トカラ列島・中之島が常時観測火山に追加 気象庁が2026年3月から24時間監視体制を整備
気象庁は3月25日、鹿児島県十島村に位置するトカラ列島の活火山・中之島を、2026年3月26日から常時観測火山に追加すると正式に発表しました。これにより、中之島の火山活動は24時間体制で監視されることになります。現在のところ、噴火の兆候は確認されていませんが、火山防災の強化に向けた重要な一歩となります。
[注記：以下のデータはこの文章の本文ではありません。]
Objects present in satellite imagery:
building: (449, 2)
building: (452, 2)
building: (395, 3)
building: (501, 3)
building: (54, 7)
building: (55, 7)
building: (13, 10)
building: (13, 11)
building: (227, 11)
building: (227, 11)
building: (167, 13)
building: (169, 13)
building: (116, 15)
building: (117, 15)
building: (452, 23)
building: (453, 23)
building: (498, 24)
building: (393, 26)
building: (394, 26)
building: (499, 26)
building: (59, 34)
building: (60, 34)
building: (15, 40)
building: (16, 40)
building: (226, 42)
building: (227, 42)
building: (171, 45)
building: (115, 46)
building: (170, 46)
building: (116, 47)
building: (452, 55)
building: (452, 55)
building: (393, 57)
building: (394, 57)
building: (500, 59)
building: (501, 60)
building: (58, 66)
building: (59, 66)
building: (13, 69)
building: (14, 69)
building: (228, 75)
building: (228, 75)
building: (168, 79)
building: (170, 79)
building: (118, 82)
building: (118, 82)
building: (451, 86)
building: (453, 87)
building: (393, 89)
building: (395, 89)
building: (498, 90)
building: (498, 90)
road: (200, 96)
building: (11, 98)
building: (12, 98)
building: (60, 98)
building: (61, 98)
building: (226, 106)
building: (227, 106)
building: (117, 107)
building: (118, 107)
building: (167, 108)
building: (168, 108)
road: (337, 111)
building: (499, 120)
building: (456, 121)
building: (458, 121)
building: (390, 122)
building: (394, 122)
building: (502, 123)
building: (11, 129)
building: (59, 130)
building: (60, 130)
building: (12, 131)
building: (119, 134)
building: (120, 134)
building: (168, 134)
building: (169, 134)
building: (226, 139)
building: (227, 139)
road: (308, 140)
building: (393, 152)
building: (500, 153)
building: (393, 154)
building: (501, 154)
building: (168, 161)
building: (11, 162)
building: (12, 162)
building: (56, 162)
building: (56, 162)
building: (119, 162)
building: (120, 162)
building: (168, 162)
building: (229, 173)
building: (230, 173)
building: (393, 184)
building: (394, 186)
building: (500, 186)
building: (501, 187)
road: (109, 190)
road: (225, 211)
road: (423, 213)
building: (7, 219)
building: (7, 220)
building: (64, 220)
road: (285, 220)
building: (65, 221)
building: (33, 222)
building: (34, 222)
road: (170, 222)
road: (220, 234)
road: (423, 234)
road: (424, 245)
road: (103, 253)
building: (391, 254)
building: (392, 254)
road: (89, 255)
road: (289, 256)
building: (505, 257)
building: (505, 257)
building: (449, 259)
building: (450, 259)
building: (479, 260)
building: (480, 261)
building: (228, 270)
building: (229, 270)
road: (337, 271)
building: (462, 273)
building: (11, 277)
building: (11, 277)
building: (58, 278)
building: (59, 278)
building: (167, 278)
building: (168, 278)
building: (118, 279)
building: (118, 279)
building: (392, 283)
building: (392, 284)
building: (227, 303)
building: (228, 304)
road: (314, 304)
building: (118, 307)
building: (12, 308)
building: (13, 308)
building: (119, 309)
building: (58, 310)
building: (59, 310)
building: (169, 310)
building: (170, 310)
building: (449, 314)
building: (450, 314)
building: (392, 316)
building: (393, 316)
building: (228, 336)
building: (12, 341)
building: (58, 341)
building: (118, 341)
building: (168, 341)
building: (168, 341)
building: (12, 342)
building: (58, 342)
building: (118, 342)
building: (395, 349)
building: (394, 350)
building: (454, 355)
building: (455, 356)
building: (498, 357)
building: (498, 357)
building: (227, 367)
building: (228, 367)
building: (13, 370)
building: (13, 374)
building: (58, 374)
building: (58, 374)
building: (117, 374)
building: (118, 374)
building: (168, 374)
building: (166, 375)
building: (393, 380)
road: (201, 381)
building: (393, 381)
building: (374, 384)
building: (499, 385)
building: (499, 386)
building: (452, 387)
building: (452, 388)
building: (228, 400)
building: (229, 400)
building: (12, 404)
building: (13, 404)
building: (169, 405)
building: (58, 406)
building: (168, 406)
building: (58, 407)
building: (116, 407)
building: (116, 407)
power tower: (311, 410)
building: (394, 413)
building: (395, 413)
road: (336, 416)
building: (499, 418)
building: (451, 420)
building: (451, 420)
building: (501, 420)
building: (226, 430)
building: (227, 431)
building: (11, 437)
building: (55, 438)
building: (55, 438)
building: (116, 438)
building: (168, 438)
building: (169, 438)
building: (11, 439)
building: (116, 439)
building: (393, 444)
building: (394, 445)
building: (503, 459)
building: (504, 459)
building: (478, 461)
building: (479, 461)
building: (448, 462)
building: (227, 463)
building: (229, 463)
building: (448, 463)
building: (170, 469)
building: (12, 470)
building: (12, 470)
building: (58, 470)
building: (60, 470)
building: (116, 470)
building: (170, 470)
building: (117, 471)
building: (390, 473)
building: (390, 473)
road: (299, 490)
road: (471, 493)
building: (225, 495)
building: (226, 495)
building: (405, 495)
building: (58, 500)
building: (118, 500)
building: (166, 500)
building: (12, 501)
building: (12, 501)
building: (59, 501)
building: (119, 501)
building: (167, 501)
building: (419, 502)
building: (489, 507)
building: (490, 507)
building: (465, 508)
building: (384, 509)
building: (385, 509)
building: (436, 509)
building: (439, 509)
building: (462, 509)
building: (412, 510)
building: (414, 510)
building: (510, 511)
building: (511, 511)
常時観測火山の追加は2016年以来 全国で51火山に
今回の追加は、2016年以来となる常時観測火山の拡大であり、これにより全国の常時観測火山は合計51となります。気象庁によれば、中之島は過去に多量の噴煙が観測されるなど、活発な活動が継続している火山です。政府の火山調査研究推進本部の政策委員会では、観測や研究の充実が特に必要と判断され、今回の措置に至りました。
監視体制の整備が進められており、新たに監視カメラや地震計の設置が計画されています。これにより、火山活動の微小な変化も迅速に捉え、早期警戒が可能になることが期待されています。地元の火山防災協議会は、今後、噴火警戒レベルの導入に向けた検討を本格化させる予定です。
中之島の火山活動と防災対策の重要性
中之島は、トカラ列島に属する活火山で、過去には噴火活動が記録されています。気象庁は、「火山活動は継続しており、監視の強化が不可欠」と指摘しています。常時観測火山への追加は、以下のような利点をもたらします:
- 24時間体制での地震や噴煙の監視が可能になる
- 噴火前の異常を早期に検知し、避難指示に繋げられる
- 地元住民や観光客への安全確保が向上する
火山防災協議会は、噴火警戒レベル導入の検討を進めることで、より効果的な防災体制の構築を目指しています。この取り組みは、地域の安全を守る上で重要な役割を果たすでしょう。
気象庁は、引き続き中之島の観測データを分析し、必要に応じて情報を発信していく方針です。火山活動に変化があれば、速やかに公表され、防災対策が講じられる見込みです。